All you have to do is witness the ensuing tumult and see it was mission accomplished.

Should the Bears lose to the Lions, the ax is likely to now fall quickly on Nagy.

It seems unlikely he would be canned immediately following a win and an end to the five-game losing streak. But even if they win, does anyone doubt either the Cardinals or hated Packers will finish the job in the next two weeks?

Coaches are hired and fired in the NFL all the time, and there is a strong case to be made that Nagy's time has come. But how did it get this ugly and why does it have to end with most of the professional football world laughing at the dysfunction of the Chicago Bears once again?

Whether he deserves to go or not, Nagy never should have had the deck stacked against him by the boss, and that's exactly what's happened here.

Eleven months ago at his disastrous season-ending news conference, Bears chairman George McCaskey explained he felt Nagy and general manager Ryan Pace were making progress, and as long as it continued they would stay.

The two spent the offseason acquiring both the future and the present at quarterback, tinkering with the rest of the roster and developed a "plan" to both win now with the veteran QB they acquired to accomplish that purpose - read progress - and develop the future at QB with the prodigal son they acquired at the same position - read progress - and move the organization forward.

On the Monday after an impressive Week 4 start and win with Justin Fields vs. the Lions, which followed a disastrous first NFL start for Fields at Cleveland necessitated by an injury to Andy Dalton, Nagy made it clear Dalton was still the starter when healthy.

Just 48 hours later, Nagy announced Fields had been elevated to the permanent starting role.

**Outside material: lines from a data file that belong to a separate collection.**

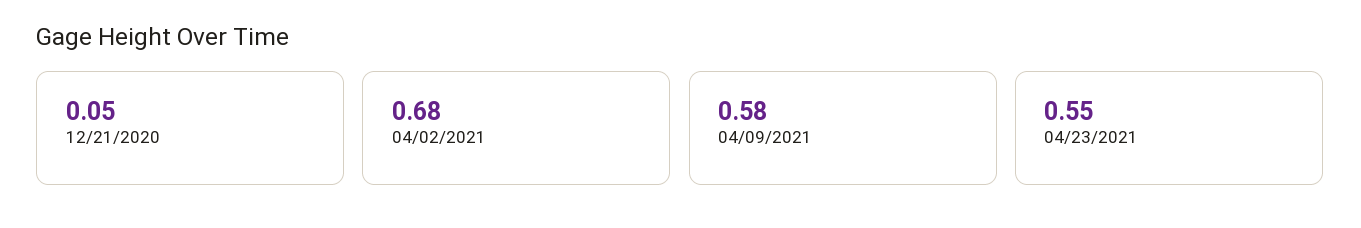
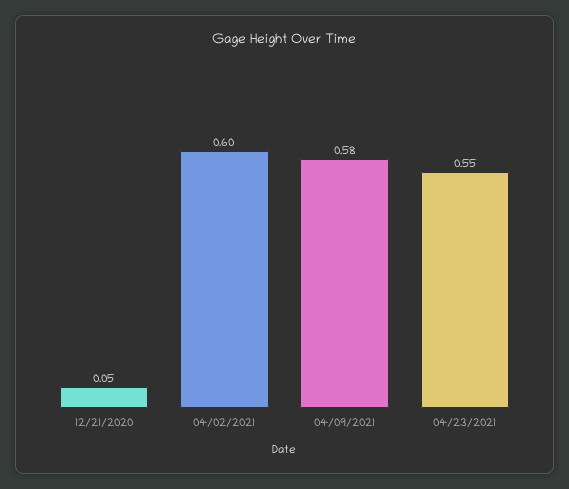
  {
    "12/21/2020": 0.05,
-   "04/02/2021": 0.68,
+   "04/02/2021": 0.6,
    "04/09/2021": 0.58,
    "04/23/2021": 0.55
  }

It seemed incomprehensible Nagy would suddenly throw it all out the window after the organization spent the entire offseason and preseason preparing to attempt another playoff run behind Dalton, with Fields being spoon fed along the way, and Nagy insisting they would stick with the plan just two days earlier.

After seven weeks of digging, I reported Wednesday morning that Nagy didn't.

According to multiple well-placed sources, the order to name Fields the permanent starter came all the way from the top, and against his better judgment and wishes, Nagy had no choice but to comply with McCaskey's direction and turn his offense over to the rookie.

After an impressive win in Las Vegas with Fields at quarterback but scripted almost exclusively by the ground game and defense, the team has yet to win again. It has produced the worst offense in the NFL and lost in particularly disturbing fashion the last two weeks.

Let me emphasize again, this is in no way a defense for Nagy to keep his job or an excuse for all that has gone wrong, and Fields is the most innocent of all victims here. Fields is in no way totally responsible for the current state of the offense or the only reason the Bears have lost.

The rookie QB remains one of the most exciting young prospects in the game. Teams are supposed to struggle and lose with rookie quarterbacks, they almost always do, and there was absolutely no reason to believe the Bears would be any different.

But it is an indictment of Bears management and ownership, which brought Nagy back with the promise of a chance to show improvement and keep his job and then tied his hands behind his back, threw him under the bus and is now dragging him through the mud.

I know McCaskey well enough to know that was absolutely never his intention. He is in fact a good man. But he should have known better, and this chaos is the end result to his decision.

And it is the Bears organization that will suffer the most harm.

Assuming Nagy is fired, not yet a fait accompli, and the latest reports are that McCaskey has addressed the team and coaches and insisted the initial report was false and no decisions have been made.

But let's not kid ourselves. What new top head-coaching candidates will look favorably upon coming to Chicago now and potentially walking into a similar trap?

How many quality assistant coaches will make the Bears a first choice either?

And what will the players, all now being asked to account for this mess, be left to think when their contracts expire and they are free to move on?

This is a mess of ownership's making that never should have happened, and we've seen it too many times before.